I need to make a file which includes all coordinates for human 37.13 (NCBI) ribosomal RNAs. I have downloaded the NCBI 'ref_GRCh37.p13_scaffolds.gff3.gz' file from this link ftp://ftp.ncbi.nlm.nih.gov/genomes/Homo_sapiens/ARCHIVE/ANNOTATION_RELEASE.105/GFF/
This gff3 file does include the coordinates information for all rRNAs.

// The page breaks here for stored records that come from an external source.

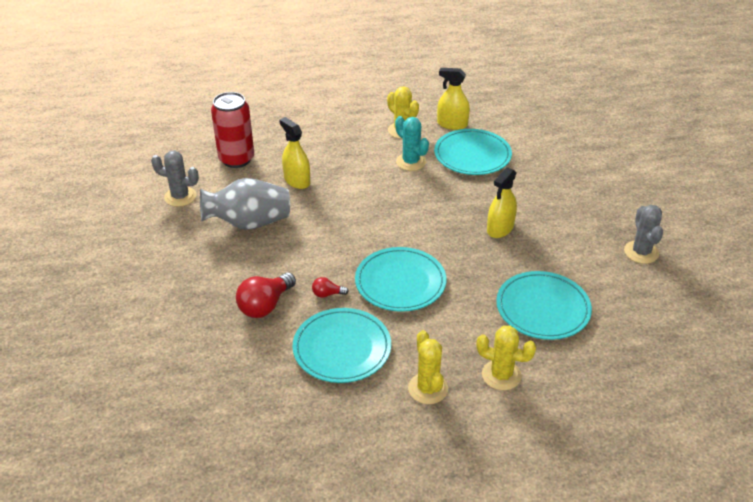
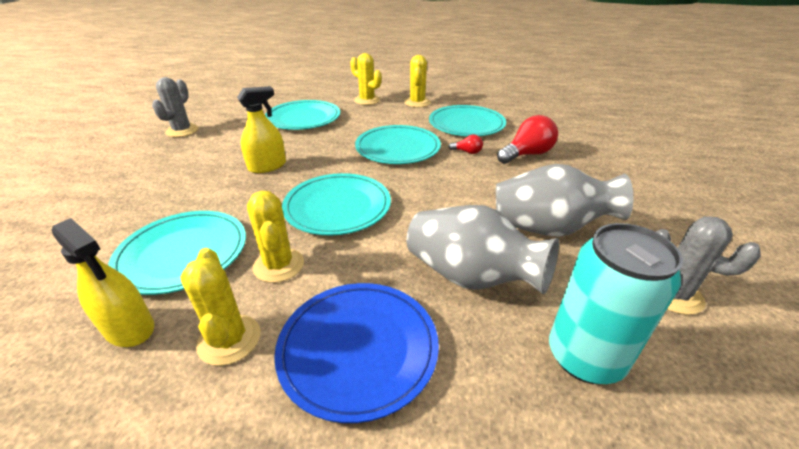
camera: 160 degrees left, 5 degrees down
red can [211,92,254,168] -> turquoise can [549,223,683,384]
yellow spray bottle [279,117,310,189] -> grey vase [407,205,559,294]
turquoise cactus [395,116,429,171] -> yellow cactus [247,191,304,283]
none -> blue plate [274,283,439,423]
none -> turquoise plate [282,173,391,235]

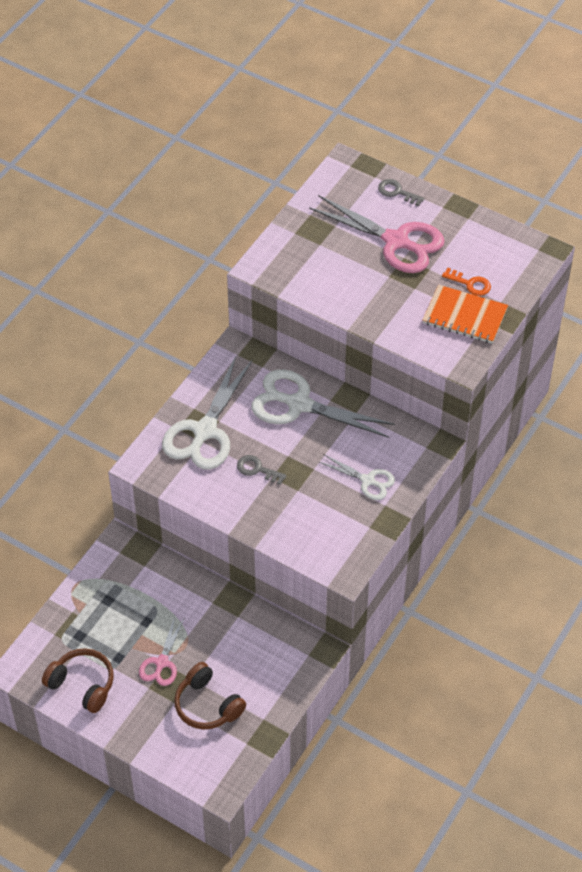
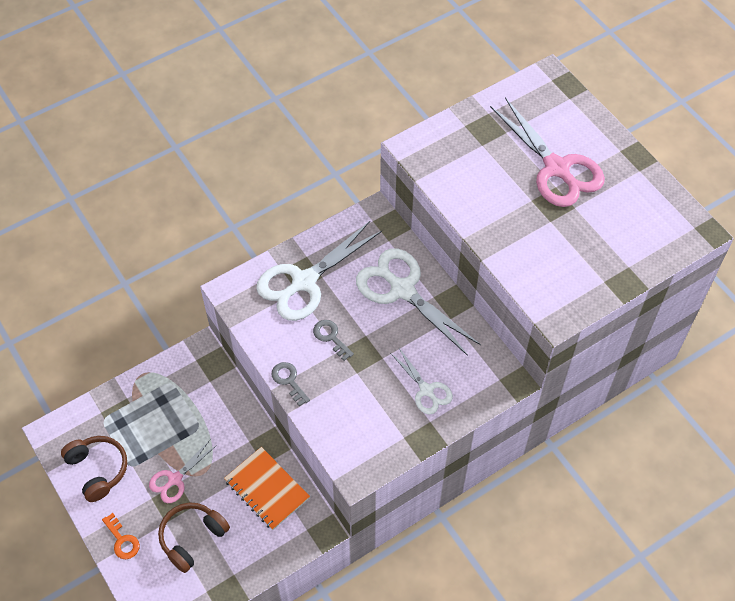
camera: 25 degrees right, 5 degrees up
brown headphones [174,662,246,730] -> brown headphones turned 60 degrees clockwise [158,502,230,573]
grey key [378,179,425,206] -> grey key moved to [272,362,310,407]
orange notebook [422,285,508,343] -> orange notebook moved to [224,447,310,530]
orange key [442,267,491,296] -> orange key moved to [102,513,140,559]

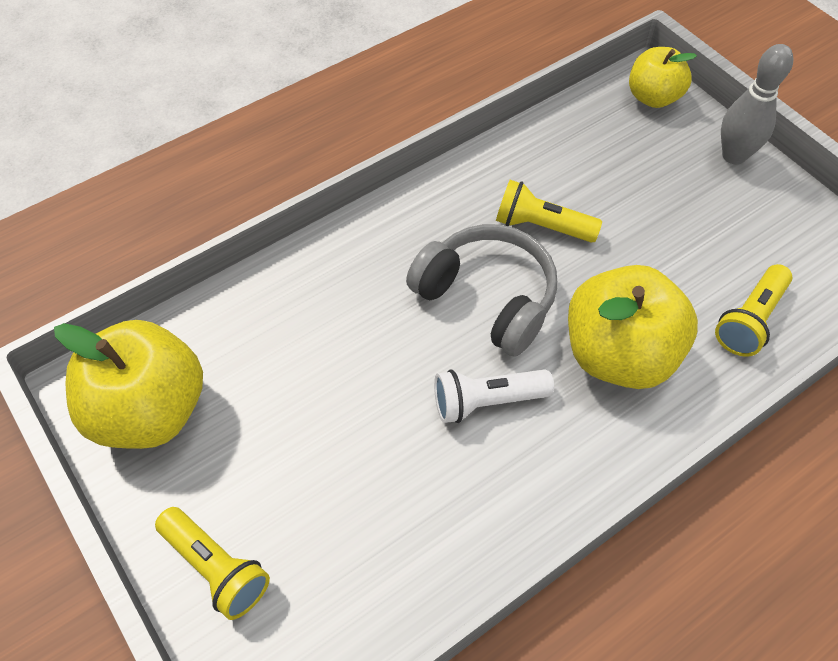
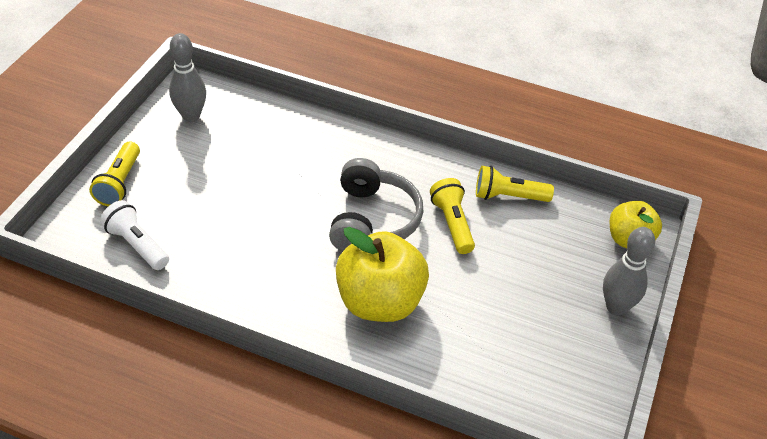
camera: 55 degrees right, 10 degrees down
yellow apple [54,320,203,449] -> grey bowling pin [169,33,206,122]
white flashlight [434,369,554,423] -> white flashlight moved to [100,200,169,270]
yellow flashlight [715,264,793,357] -> yellow flashlight moved to [476,166,554,202]

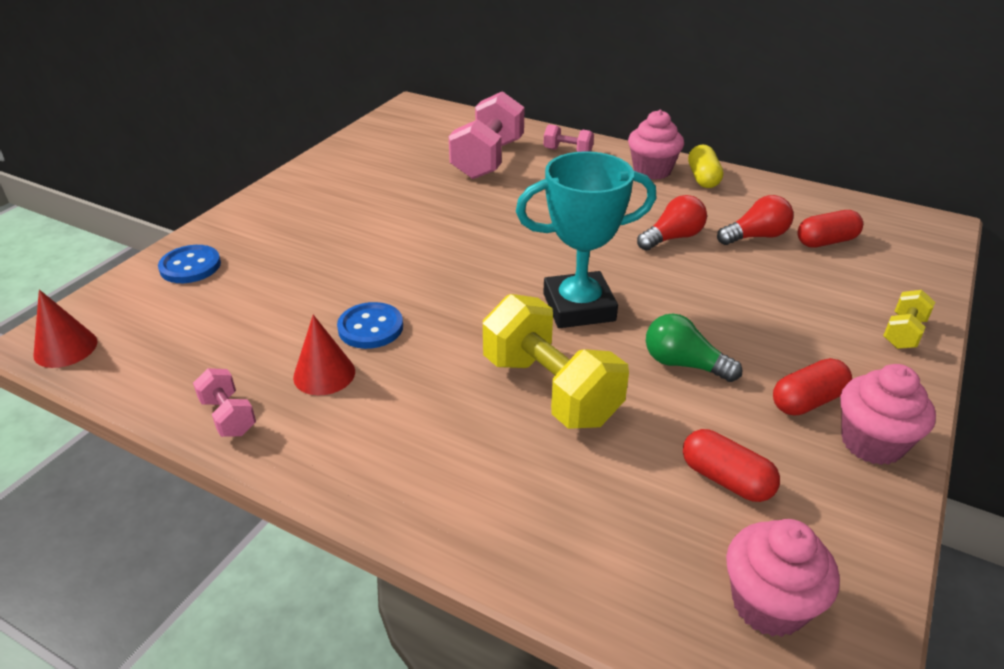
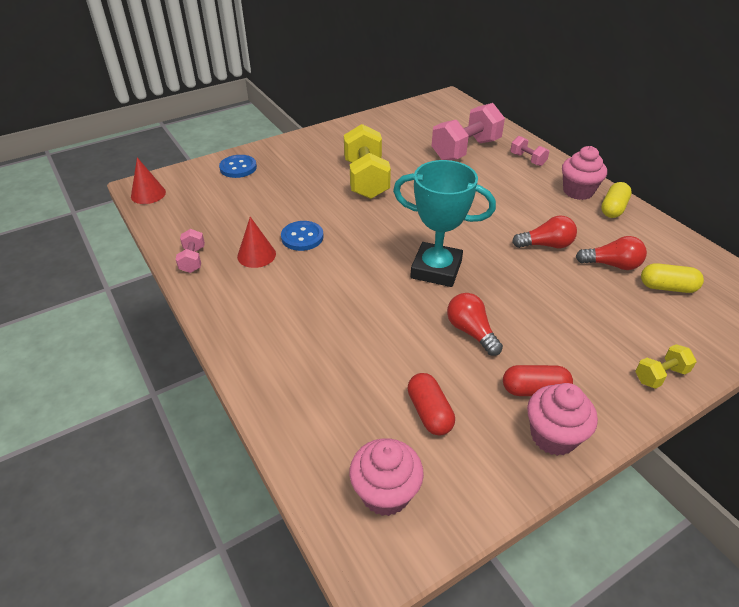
camera: 30 degrees right, 5 degrees up
yellow dumbbell [483,294,629,429] -> yellow dumbbell moved to [344,124,391,199]
green light bulb [646,314,742,382] -> red light bulb [447,293,503,356]
red capsule [797,210,863,248] -> yellow capsule [641,263,704,293]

However, the way these coordinates are presented is the contig format, below are a few example lines:
NT_077402.2 RefSeq region 1 257719 . + . ID=id0;Name=1;Dbxref=taxon:9606;chromosome=1;gbkey=Src;genome=genomic;mol_type=genomic DNA NT_077402.2 BestRefSeq gene 1874 4409 . + . ID=gene0;Name=DDX11L1;Dbxref=GeneID:100287102,HGNC:37102;description=DEAD%2FH %28Asp-Glu-Ala-Asp%2FHis%29 box helicase 11 like 1;gbkey=Gene;gene=DDX11L1;part=1%2F1;pseudo=true NT_077402.2 BestRefSeq transcript 1874 4409 . + . ID=rna0;Name=NR_046018.2;Parent=gene0;Dbxref=GeneID:100287102,Genbank:NR_046018.2,HGNC:37102;gbkey=misc_RNA;gene=DDX11L1;product=DEAD%2FH %28Asp-Glu-Ala-Asp%2FHis%29 box helicase 11 like 1;transcript_id=NR_046018.2
Instead of using 'chr1', 'chr2' in the 1st col, it uses these contig annotations, and I assume the start/end positions in the 4th/5th cols are also relative to the contigs rather than being the absolute positions on a chromosome. Can someone advise how to convert these contig positions to chromosome positions? Or whether this ref_GRCh37.p13_scaffolds.gff3 file is the right one to use, should there be some similar files with chromosome positions downloadable on NCBI FTP site?